When a liquid is heated, its vapour pressure rises and when its vapour pressure becomes equal to the atmospheric pressure, the liquid boils. The addition of a non-volatile solute lowers the vapour pressure and consequently elevates the boiling point as the solution has to be heated to a higher temperature to make its vapour pressure become equal to atmospheric pressure.

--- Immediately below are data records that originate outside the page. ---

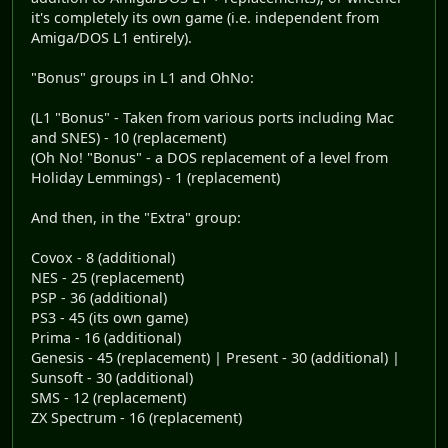
it's completely its own game (i.e. independent from
Amiga/DOS L1 entirely).
"Bonus" groups in L1 and OhNo:
(L1 "Bonus" - Taken from various ports including Mac
and SNES) - 10 (replacement)
(Oh No! "Bonus" - a DOS replacement of a level from
Holiday Lemmings) - 1 (replacement)
And then, in the "Extra" group:
Covox - 8 (additional)
NES - 25 (replacement)
PSP - 36 (additional)
PS3 - 45 (its own game)
Prima - 16 (additional)
Genesis - 45 (replacement) | Present - 30 (additional) |
Sunsoft - 30 (additional)
SMS - 12 (replacement)
ZX Spectrum - 16 (replacement)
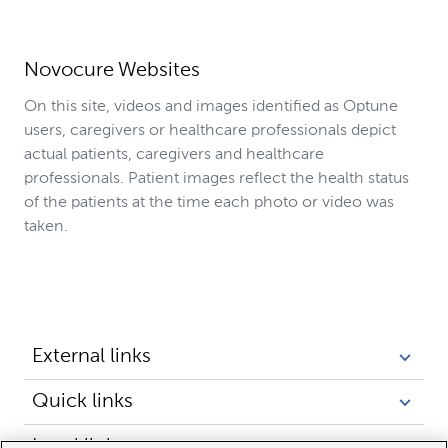
Novocure Websites
On this site, videos and images identified as Optune
users, caregivers or healthcare professionals depict
actual patients, caregivers and healthcare
professionals. Patient images reflect the health status
of the patients at the time each photo or video was
taken.
External links
Quick links
Legal links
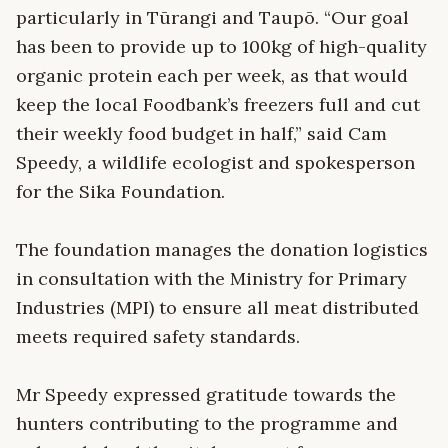
particularly in Tūrangi and Taupō. “Our goal
has been to provide up to 100kg of high-quality
organic protein each per week, as that would
keep the local Foodbank’s freezers full and cut
their weekly food budget in half,” said Cam
Speedy, a wildlife ecologist and spokesperson
for the Sika Foundation.
The foundation manages the donation logistics
in consultation with the Ministry for Primary
Industries (MPI) to ensure all meat distributed
meets required safety standards.
Mr Speedy expressed gratitude towards the
hunters contributing to the programme and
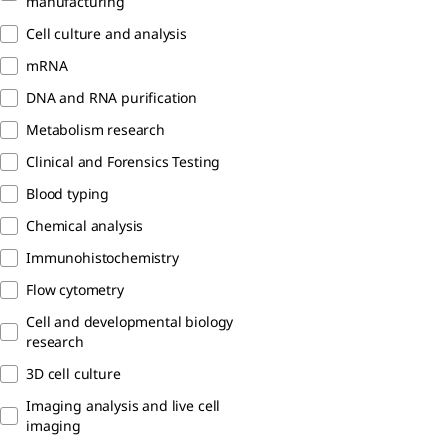
manufacturing
Cell culture and analysis
mRNA
DNA and RNA purification
Metabolism research
Clinical and Forensics Testing
Blood typing
Chemical analysis
Immunohistochemistry
Flow cytometry
Cell and developmental biology
research
3D cell culture
Imaging analysis and live cell
imaging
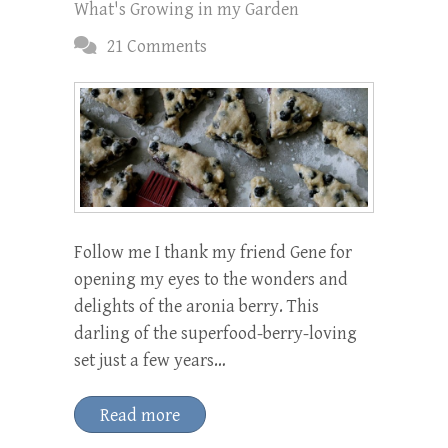
What's Growing in my Garden
21 Comments
Follow me I thank my friend Gene for
opening my eyes to the wonders and
delights of the aronia berry. This
darling of the superfood-berry-loving
set just a few years…
Read more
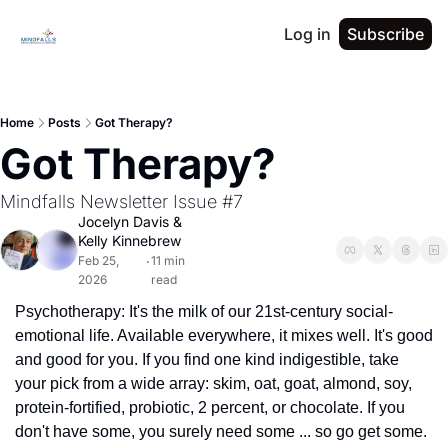
Log in
Subscribe
Home
Posts
Got Therapy?
Got Therapy?
Mindfalls Newsletter Issue #7
Jocelyn Davis
 & 
Kelly Kinnebrew
Feb 25, 
11 min 
•
2026
read
Psychotherapy: It's the milk of our 21st-century social-
emotional life. Available everywhere, it mixes well. It's good 
and good for you. If you find one kind indigestible, take 
your pick from a wide array: skim, oat, goat, almond, soy, 
protein-fortified, probiotic, 2 percent, or chocolate. If you 
don't have some, you surely need some ... so go get some.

If T₁ is the boiling point of solvent and T₂ is the boiling point of solution, then the difference in the boiling points is called Elevation of boiling point. It is denoted by ‘ΔT_b’.

ΔT_b = T₁ – T₂

It has been found out experimentally that the elevation in the boiling point (ΔT_b) of a solution is proportional to the molar concentration of the solution, i.e.

ΔT_b α m

Or, ΔT_b = K_b m ——- (1)

Where m is the molality of the solution and represents moles of solute in 1 kg of solvent and K_b is called molal elevation constant.

If m = 1, then,

ΔT_b = K_b

Therefore, molal elevation constant, K_b, is the elevation in boiling point produced when one gram mole of solute dissolved in 1 kg (or 1000 g) of the solvent.

Again, we know

Molality (m) = (W_A  / Mol. mass)  x (1000/W_B )

Therefore, expression (1) becomes,

ΔT_b = (K_b x W_A x 1000) / (W_B  x  M_A )

Where, W_A = Mass of solute, M_A = Molecular mass of solute, W_B = Mass of solvent, K_b = Molal elevation constant & ΔT_b = Elevation of boiling point.